Cette découverte est importante car elle montre comment des traits complexes peuvent apparaître à plusieurs reprises dans des populations distinctes, approfondissant notre compréhension du rayonnement adaptatif – le processus par lequel une espèce ancestrale se diversifie rapidement en de nombreuses formes adaptées à différents habitats. Les plantes varient considérablement, allant de petits arbustes à de grands arbres, avec des feuilles allant de grandes et entières à petites et profondément lobées, une adaptation qui pourrait les aider à survivre dans des conditions sèches et chaudes en limitant la perte d'eau et en évacuant la chaleur plus efficacement.

L'étude a révélé que chaque fois que la forme lobée des feuilles évoluait, elle le faisait par des gènes différents, tous appartenant au même système biologique contrôlant le développement des feuilles. Au lieu d'un seul gène maître, l'évolution a modifié différents composants d'un réseau génétique pour produire des résultats physiques similaires.

Charles Darwin a collecté des spécimens de plantes lors de sa visite aux Galápagos en 1835 à bord du HMS Beagle, dont quatre espèces de Scalesia identifiées plus tard comme nouvelles pour la science. Ses travaux sur les pinsons des îles sont devenus une preuve puissante de la sélection naturelle, et cette nouvelle recherche montre que les îles continuent de révéler des aspects de la biologie évolutive plus de 150 ans plus tard.

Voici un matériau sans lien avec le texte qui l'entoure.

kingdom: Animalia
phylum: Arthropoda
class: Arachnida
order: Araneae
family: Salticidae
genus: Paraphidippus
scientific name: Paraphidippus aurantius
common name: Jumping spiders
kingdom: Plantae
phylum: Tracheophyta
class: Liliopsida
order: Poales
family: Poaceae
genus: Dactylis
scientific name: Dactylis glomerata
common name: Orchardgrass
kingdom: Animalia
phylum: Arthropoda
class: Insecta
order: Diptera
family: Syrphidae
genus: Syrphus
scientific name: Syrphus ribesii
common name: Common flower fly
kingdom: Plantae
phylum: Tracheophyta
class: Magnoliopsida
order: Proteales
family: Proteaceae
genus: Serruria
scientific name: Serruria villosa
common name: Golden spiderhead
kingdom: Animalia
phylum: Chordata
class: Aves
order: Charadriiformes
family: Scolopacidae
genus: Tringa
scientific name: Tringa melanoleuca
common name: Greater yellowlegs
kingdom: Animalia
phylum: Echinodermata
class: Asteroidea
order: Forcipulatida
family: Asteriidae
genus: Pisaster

Les preuves génétiques indiquent également que de nouvelles espèces de Scalesia pourraient être en formation, car des populations au sein d'une même espèce présentent de grandes différences génétiques et ont été isolées pendant de longues périodes. Les chercheurs soutiennent que chaque population devrait être gérée comme une unité de conservation individuelle, ce qui pourrait changer la façon dont les plantes et les écosystèmes distinctifs des Galápagos sont protégés.